BEGIN Source passage

Dante, the one-hit wonder
Victor Steinbok
aardvark66 at GMAIL.COM
Tue Mar 8 01:05:30 UTC 2011
All lists of this type will be inane and superficial and will succeed in
only one thing--getting everyone to complain about who was or was not
included on the list, neglecting the fact that they falling into the
same superficiality trap. Such a list can only exist in a culture
obsessed with ranking everything from milk to porn stars, so the outcome
is not particularly surprising. David Letterman got it exactly right by
making fun of rankings for over 20 years now--with no one noticing what
it is he is actually doing.
But there is something else in the original post by Rader (at SFGate)
that grabbed my attention:
> I foreground the U.S. only because it means both cultural capital and
> book sales.
This deserves the spot in the OED right next to the Mark Twain quote
from 1892 and a linguistics comment from 1962:
> 1892 'M. Twain' /Amer. Claimant/ xvi. 153 We could do a prodigious
> trade [in portrait-painting] with the women if we could foreground the
> things they like, but they don't give a damn for artillery.
> 1962 S. R. Levin /Ling. Struct. Poetry/ ii. 17 Foregrounded
> linguistic elements..call attention to themselves.
At least, Twain used it with irony.
I am not trying to be prescriptivist here and whine about verbing of
"foreground". But I /can/ give a self-proclaimed English poetry expert a
hard time about the style of his own prose--especially when what he's
really trying to say is that he puts the US front and center because of
its cultural imperialism (which is really just a large tumor on English
cultural imperialism that prevailed until WWI).
The ridiculousness of this bush-league prattle borders on the sublime
when Rader quotes his correspondents in earlier posts, which the
"project" was still in development:
> * I laughed the hardest at bthogan's post, who, though writing from
> Philadelphia, asked us to look to England:
>
>> Let's not neglect John Lillison, England's greatest one-armed poet
>> (and the first person ever to be hit by a car; he died). Whom among
>> us can forget "Pointy Birds"?
>>
>> Oh pointy birds
>>
>> O pointy pointy
>>
>> Anoint my head
>>
>> Anointy-nointy
>>
This is nonsense, I tell you! (The "Whom" was a dead giveaway...)
Everyone knows that the world's first road death victim was Bridget
O'Driscoll (or was it Bridget /Driscoll/?) in 1896. The poor woman, 44,
desperately tried to defend herself with an umbrella against an
onrushing car, speeding at 2 miles per hour. At the inquest, Coroner
William Morris classified the incident as an accidental death but
allegedly said, "Such a thing should never happen again."
Wiki does one better:
> The world's first road traffic death involving a motor vehicle is
> alleged to have occurred on 31 August
> 1869.^<http://en.wikipedia.org/wiki/Traffic_collision#cite_note-48> An
> Irish scientist Mary Ward died when she fell out of her cousins' steam
> car and was run over by it.

END Source passage
BEGIN Provided data

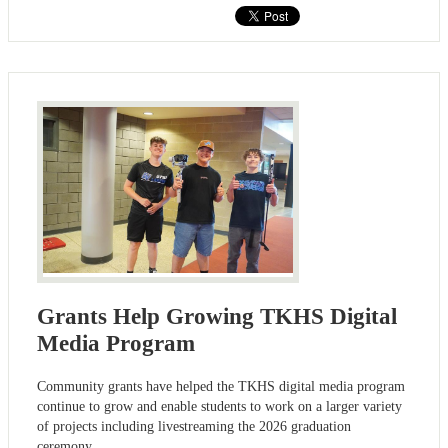
Grants Help Growing TKHS Digital
Media Program
Community grants have helped the TKHS digital media program
continue to grow and enable students to work on a larger variety
of projects including livestreaming the 2026 graduation
ceremony.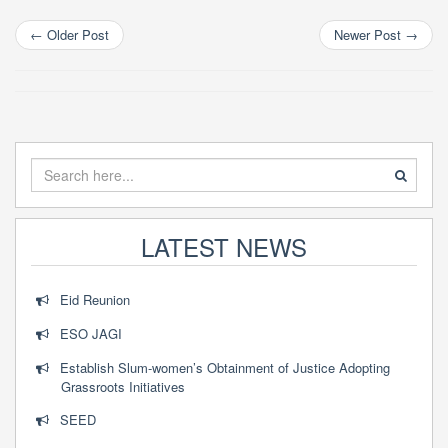
mobility
←
Older Post
Newer Post
→
LATEST NEWS
Eid Reunion
ESO JAGI
Establish Slum-women’s Obtainment of Justice Adopting
Grassroots Initiatives
SEED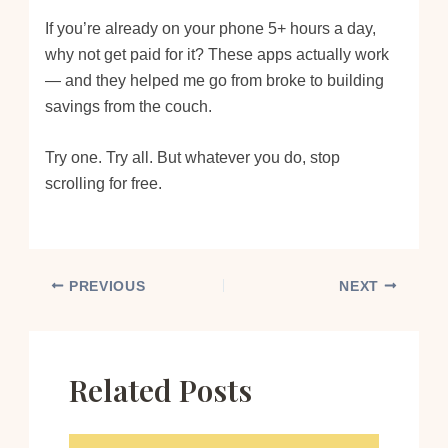
If you’re already on your phone 5+ hours a day,
why not get paid for it? These apps actually work
— and they helped me go from broke to building
savings from the couch.
Try one. Try all. But whatever you do, stop
scrolling for free.
PREVIOUS
NEXT
Related Posts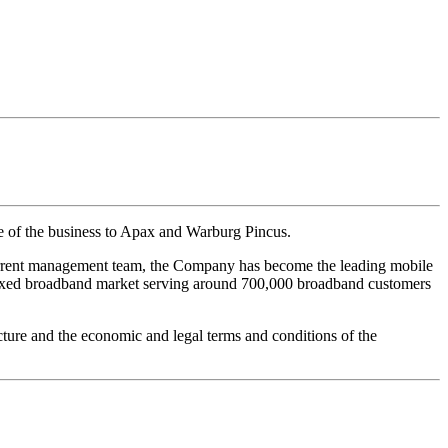
e of the business to Apax and Warburg Pincus.
current management team, the Company has become the leading mobile
n fixed broadband market serving around 700,000 broadband customers
ture and the economic and legal terms and conditions of the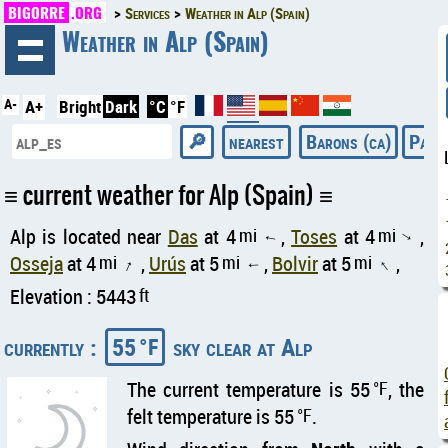
BIGORRE
.ORG
Services
Weather in Alp (Spain)
◄
Weather in Alp (Spain)
A-
A+
Bright
Dark
°C
°F
nearest
Barons (ca)
Pacif
current weather for Alp (Spain)
Alp is located near
Das
at 4
mi
,
Toses
at 4
mi
,
↑
↑
Osseja
at 4
mi
,
Urús
at 5
mi
,
Bolvir
at 5
mi
,
↑
↑
↑
Elevation : 5443
ft
currently :
55
sky clear at Alp
°F
The current temperature is 55
°F
, the
felt temperature is 55
°F
.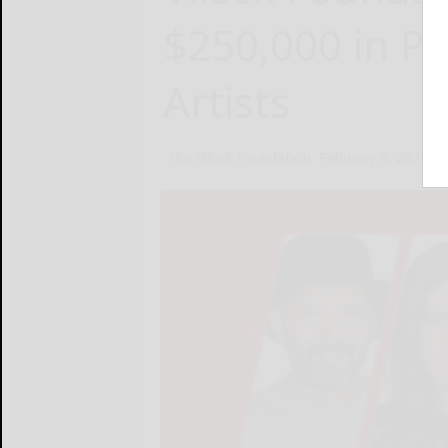
$250,000 in Pr
Artists
The Vilcek Foundation
February 6, 2025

END Provided data

• _Activity 1_:
Answer these from the mailing-list post on rankings and "foreground":
(a) In what year is the Mark Twain quotation dated?
(b) What age does the post give for the woman killed by a car in 1896?
(c) According to the quoted Wiki passage, who fell out of her cousins' steam car?
• _Activity 2_: Continue the mailing-list post on rankings and "foreground" from the point where it stops.
Nothing in the listing is needed here.

• _Task answer 1_:
(a) 1892
(b) 44
(c) Mary Ward, an Irish scientist

• _Task answer 2_:
This, however, was not someone "hit" by a car. Still, it leaves me
wondering what early drivers had against Irish women.
(In case you're wondering what's going on, John Lillison was a fictional
poet quoted in The Man With Two Brains. I'm not sure Rader knows this.
Lillison made a comeback in LA Story. Lillison was supposed to have been
killed by car in 1894. http://goo.gl/1hS3G More here:
http://goo.gl/twX0g Lillison does have his own Facebook page:
http://goo.gl/TMl9R Make that TWO Facebook pages: http://goo.gl/3JdZQ )
VS-)
On 3/7/2011 11:38 AM, George Thompson wrote:
> > From today's NYTimes:
> In February Dean Rader, an English professor at the University of San Francisco, set out to discover history's 10 best poets (much like Anthony Tommasini of The New York Times recently did for composers). [his top poet i Pablo Neruda] In second place was Shakespeare, whose name, according to Mr. Rader's "shockingly unscientific measurements," appeared most frequently in reader e-mails, followed by Dante, who Mr. Rader said was the most controversial pick, because "he's only well known for one poem ('The Divine Comedy')." Western literary greats like Walt Whitman, John Donne, Emily Dickinson, William Butler Yeats and Wallace Stevens also appear on the list with the Eastern favorites Rumi and Li Po, whom Mr. Rader called "the great poet of drunkenness."
>
> So 6 of the top 10 write in English, and the list is rounded out by a Spanish, an Italian, a Persian and a Chinese poet; no poet who wrote in Russian, Arabic, Japanese, Hindi, German . . . . . measured up.
>
> Did I mention that no Greek or Latin poet could make the cut?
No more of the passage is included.